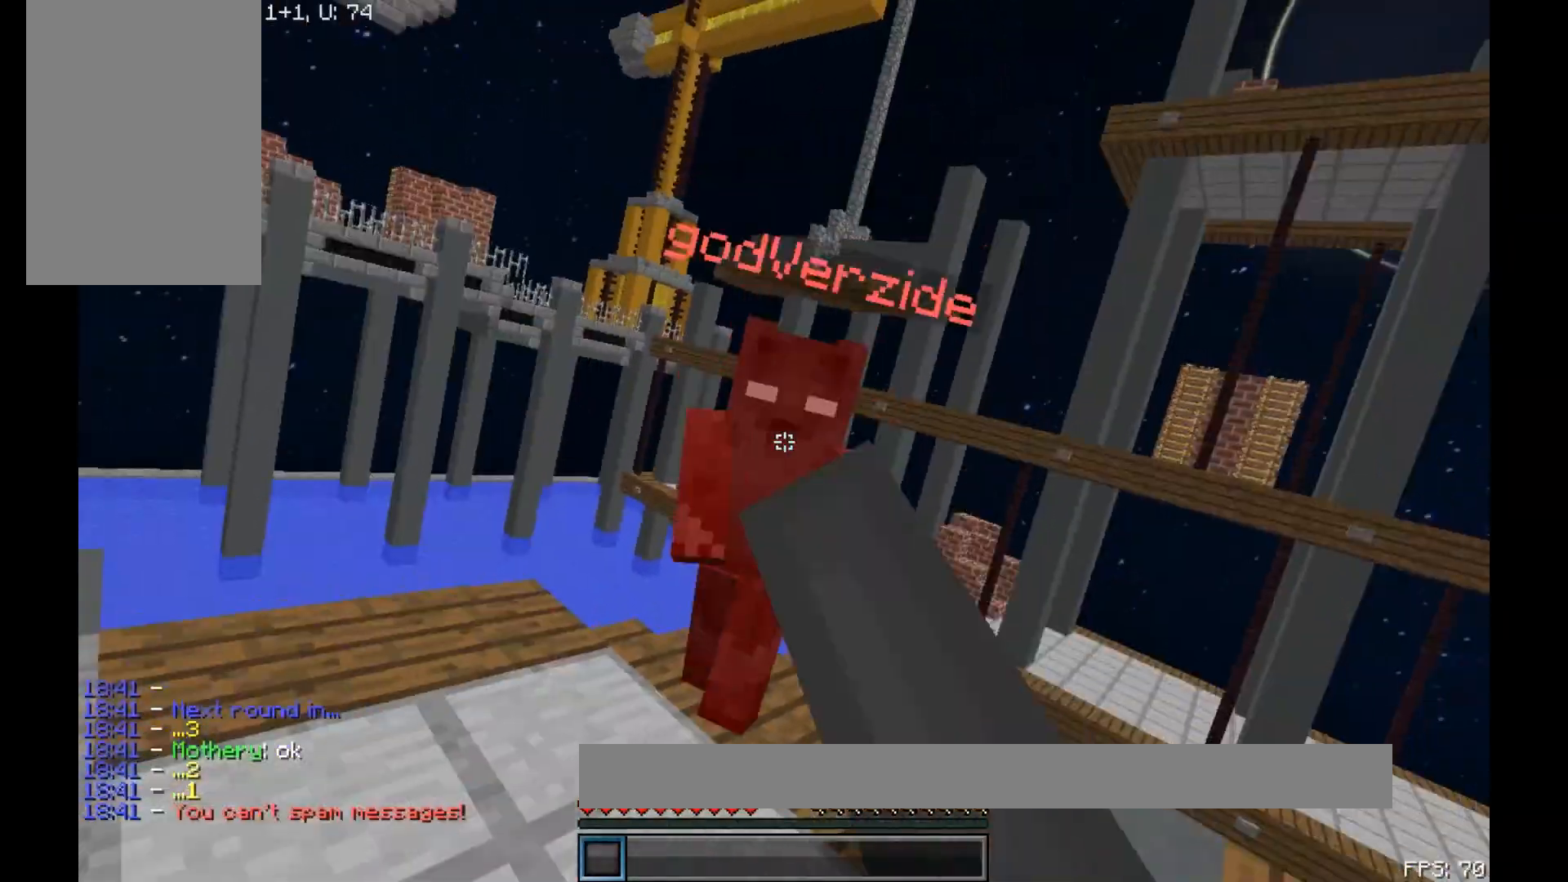
{"keys": ["w"], "mouse": ["left"], "events": [[33, "mouse_left", "down"], [67, "mouse_left", "up"], [117, "mouse_left", "down"], [317, "mouse_left", "up"], [367, "mouse_left", "down"], [433, "mouse_left", "up"], [467, "mouse_left", "down"]]}
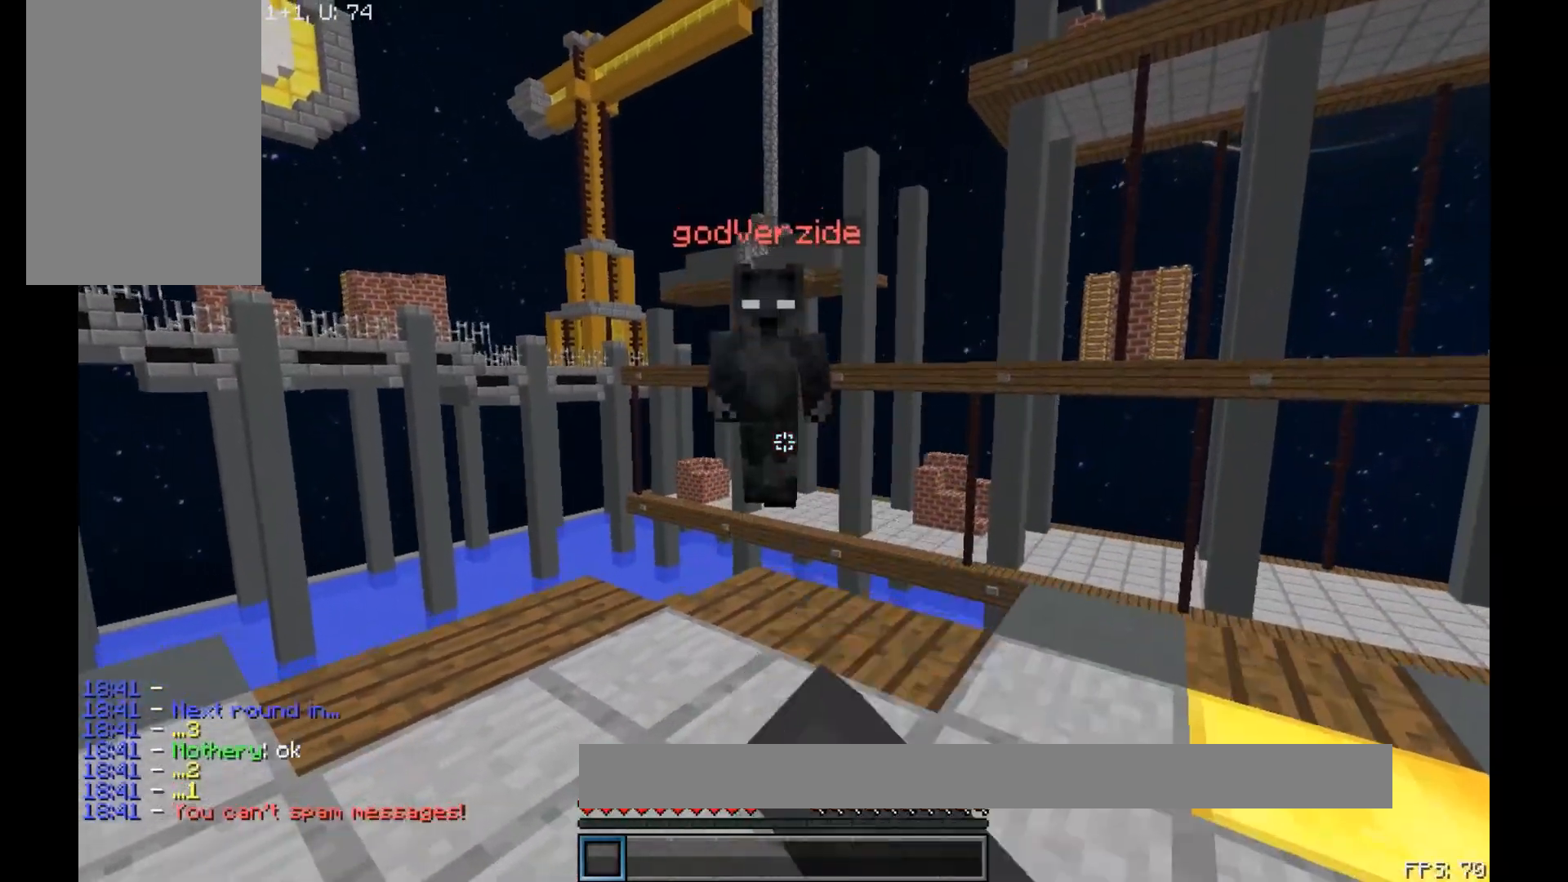
{"keys": ["w"], "mouse": ["left"], "events": [[17, "mouse_left", "up"], [83, "mouse_left", "down"], [133, "mouse_left", "up"], [167, "mouse_left", "down"], [217, "mouse_left", "up"], [283, "mouse_left", "down"], [383, "mouse_left", "up"], [417, "mouse_left", "down"], [467, "mouse_left", "up"], [500, "mouse_left", "down"]]}
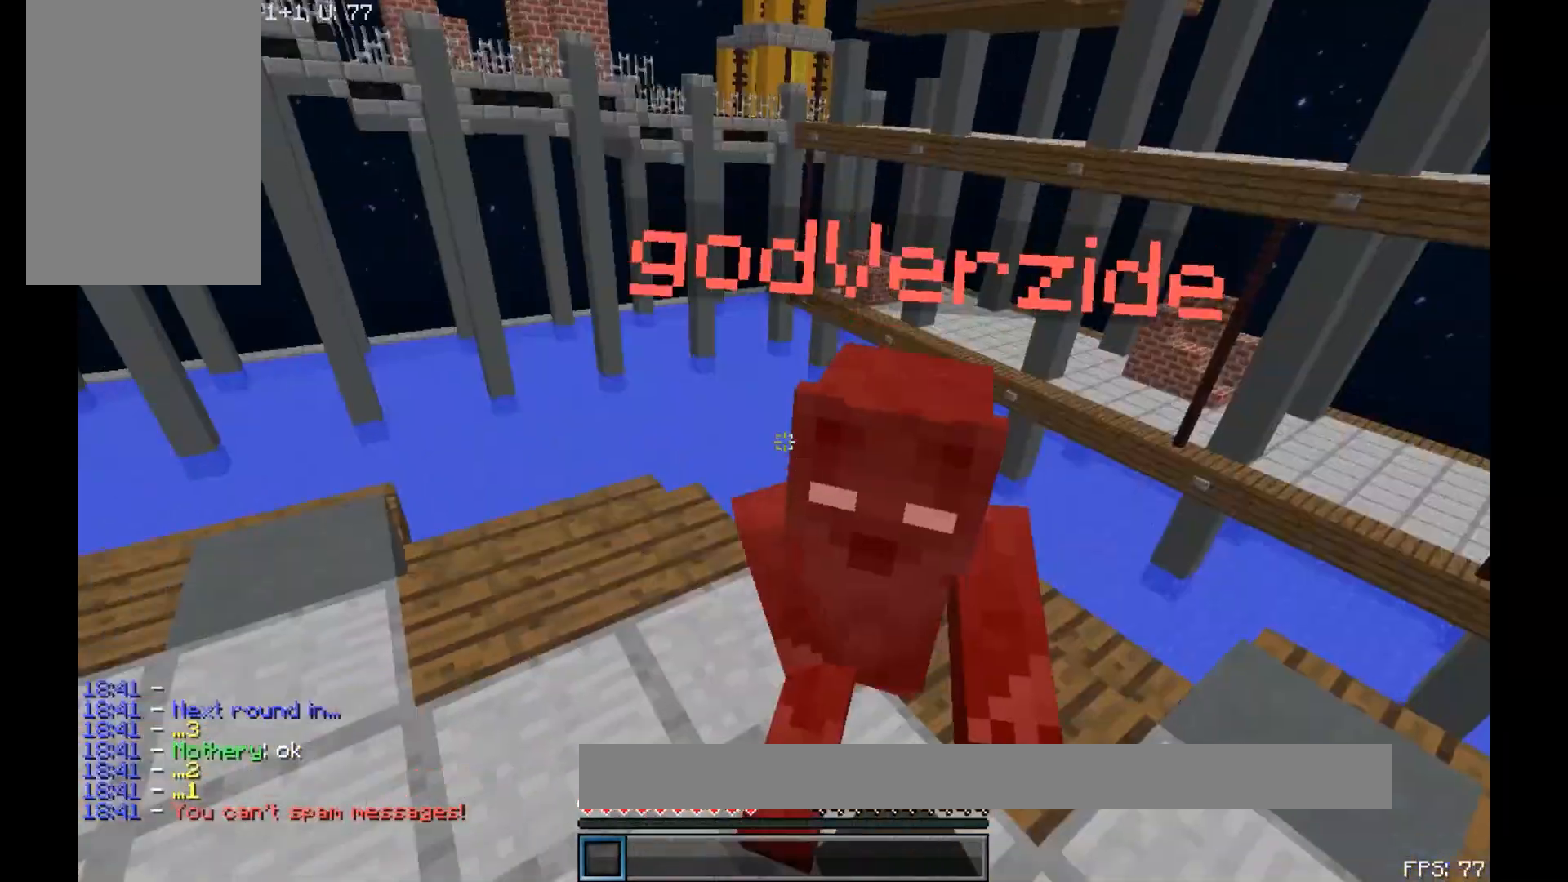
{"keys": ["w"], "mouse": [], "events": [[67, "mouse_left", "up"], [150, "mouse_left", "down"], [167, "mouse_left", "up"], [200, "mouse_left", "down"], [433, "mouse_left", "up"]]}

——————————

## WHAT IS BEING ASKED
Exclude every picture and copy the remaining data exactly.

## RESPONSE
{"keys": ["w"], "mouse": ["left"], "events": [[33, "mouse_left", "down"], [67, "mouse_left", "up"], [117, "mouse_left", "down"], [317, "mouse_left", "up"], [367, "mouse_left", "down"], [433, "mouse_left", "up"], [467, "mouse_left", "down"]]}
{"keys": ["w"], "mouse": ["left"], "events": [[17, "mouse_left", "up"], [83, "mouse_left", "down"], [133, "mouse_left", "up"], [167, "mouse_left", "down"], [217, "mouse_left", "up"], [283, "mouse_left", "down"], [383, "mouse_left", "up"], [417, "mouse_left", "down"], [467, "mouse_left", "up"], [500, "mouse_left", "down"]]}
{"keys": ["w"], "mouse": [], "events": [[67, "mouse_left", "up"], [150, "mouse_left", "down"], [167, "mouse_left", "up"], [200, "mouse_left", "down"], [433, "mouse_left", "up"]]}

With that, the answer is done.